A Uber começou a cobrar os motoristas em caso de corridas confirmadas pelo aplicativo e não aceitas. Mesmo quando eles decidem não aceitar a viagem. A chamada “taxa de despacho”, em teste em Malmö, na Suécia, e na Basileia, na Suíça, cria um novo custo para quem está conectado à plataforma e pode sinalizar uma mudança na forma como a empresa tenta equilibrar a oferta de motoristas e a espera dos passageiros.
Em Malmö, a cobrança é de 2 coroas suecas por chamada, cerca de R$ 1,03. Na Basileia, são 0,30 franco suíço, aproximadamente R$ 1,88. Segundo a big tech, a medida busca priorizar os motoristas mais próximos do passageiro e reduzir o tempo até o embarque. A própria empresa orienta os condutores a ficarem offline quando não estiverem disponíveis, já que a taxa não é cobrada nesse período.
O tempo de espera é, de fato, um dos principais motivos de cancelamento. Levantamento da Machine mostra que 48,09% das desistências estão relacionadas à espera, enquanto mudanças de planos respondem por 18,8% e casos em que o motorista não aparece representam 4,92%.
A maior concentração ocorre nos primeiros minutos após o pedido, especialmente entre um e quatro minutos. “Os dados indicam que a experiência inicial do usuário define o sucesso da corrida.
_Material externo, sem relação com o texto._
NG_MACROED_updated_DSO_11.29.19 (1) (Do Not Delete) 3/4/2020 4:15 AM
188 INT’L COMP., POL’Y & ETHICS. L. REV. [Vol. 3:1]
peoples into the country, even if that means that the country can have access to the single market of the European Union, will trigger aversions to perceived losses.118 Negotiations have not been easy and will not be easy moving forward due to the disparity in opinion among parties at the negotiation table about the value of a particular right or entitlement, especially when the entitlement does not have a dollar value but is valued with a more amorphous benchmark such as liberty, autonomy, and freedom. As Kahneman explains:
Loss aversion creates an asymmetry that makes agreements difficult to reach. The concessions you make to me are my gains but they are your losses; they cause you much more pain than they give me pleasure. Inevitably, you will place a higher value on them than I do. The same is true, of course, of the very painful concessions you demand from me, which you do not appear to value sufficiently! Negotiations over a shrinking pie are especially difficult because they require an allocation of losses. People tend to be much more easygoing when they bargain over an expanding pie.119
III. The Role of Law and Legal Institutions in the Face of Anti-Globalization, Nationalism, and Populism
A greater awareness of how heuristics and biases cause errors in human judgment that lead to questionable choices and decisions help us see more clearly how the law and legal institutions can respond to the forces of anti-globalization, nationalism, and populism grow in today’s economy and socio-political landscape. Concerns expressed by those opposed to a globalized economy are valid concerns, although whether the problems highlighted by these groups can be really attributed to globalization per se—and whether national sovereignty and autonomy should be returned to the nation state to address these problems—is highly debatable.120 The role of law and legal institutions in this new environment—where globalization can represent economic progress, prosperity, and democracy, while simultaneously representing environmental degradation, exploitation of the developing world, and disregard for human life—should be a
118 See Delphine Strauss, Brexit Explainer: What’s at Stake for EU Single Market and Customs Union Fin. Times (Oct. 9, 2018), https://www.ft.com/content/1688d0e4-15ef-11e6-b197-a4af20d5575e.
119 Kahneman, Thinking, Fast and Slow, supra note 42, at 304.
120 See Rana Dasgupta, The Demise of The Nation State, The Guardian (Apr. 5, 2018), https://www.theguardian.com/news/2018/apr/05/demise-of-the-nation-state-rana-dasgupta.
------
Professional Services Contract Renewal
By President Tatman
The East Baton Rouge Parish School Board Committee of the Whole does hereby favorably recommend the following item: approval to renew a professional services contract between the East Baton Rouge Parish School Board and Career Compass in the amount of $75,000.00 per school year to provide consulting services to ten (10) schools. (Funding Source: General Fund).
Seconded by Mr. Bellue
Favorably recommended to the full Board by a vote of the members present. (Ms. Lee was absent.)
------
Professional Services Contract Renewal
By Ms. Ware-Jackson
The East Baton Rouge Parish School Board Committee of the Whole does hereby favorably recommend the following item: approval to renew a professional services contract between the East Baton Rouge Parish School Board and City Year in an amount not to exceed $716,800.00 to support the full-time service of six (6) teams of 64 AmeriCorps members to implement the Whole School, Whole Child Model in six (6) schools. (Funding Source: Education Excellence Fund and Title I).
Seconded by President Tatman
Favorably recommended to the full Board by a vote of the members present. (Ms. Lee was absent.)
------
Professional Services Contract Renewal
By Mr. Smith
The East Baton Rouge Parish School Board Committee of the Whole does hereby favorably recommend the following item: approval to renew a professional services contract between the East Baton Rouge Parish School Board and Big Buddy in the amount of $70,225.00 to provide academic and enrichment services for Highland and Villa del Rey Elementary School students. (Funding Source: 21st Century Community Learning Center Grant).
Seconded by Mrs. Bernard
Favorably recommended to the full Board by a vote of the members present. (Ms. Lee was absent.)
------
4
Pequenas variações de segundos podem determinar se um passageiro cancela ou permanece, o que impacta diretamente a satisfação e a receita da plataforma”, diz Vinícius Guahy, coordenador de conteúdo e comunidade da Machine.
Os números não permitem afirmar que a taxa criada pela Uber vá reduzir os cancelamentos, mas ajudam a dimensionar o problema que a plataforma tenta atacar. Ao cobrar pela chamada, a empresa cria um incentivo para que permaneçam conectados aqueles que realmente estão dispostos a aceitar viagens.
É aí que a mudança deixa de ser apenas operacional. Até agora, o motorista podia ficar online e avaliar cada corrida sem que uma recusa tivesse um custo direto. Com a nova regra, estar disponível passa a ter um preço.
O impacto financeiro varia conforme o mercado. Em Malmö, a Uber diz que devolverá aos motoristas o valor arrecadado, distribuído de acordo com as corridas concluídas. Na Basileia, não haverá devolução, mas a comissão da empresa cairá de 25% para 23% nas categorias UberX e UberXL.
Ainda não há indicação de que o modelo será levado ao Brasil. Caso isso aconteça, porém, a discussão será maior do que a criação de uma nova tarifa. A Uber estará definindo, na prática, quanto custa para um motorista permanecer disponível para receber uma corrida.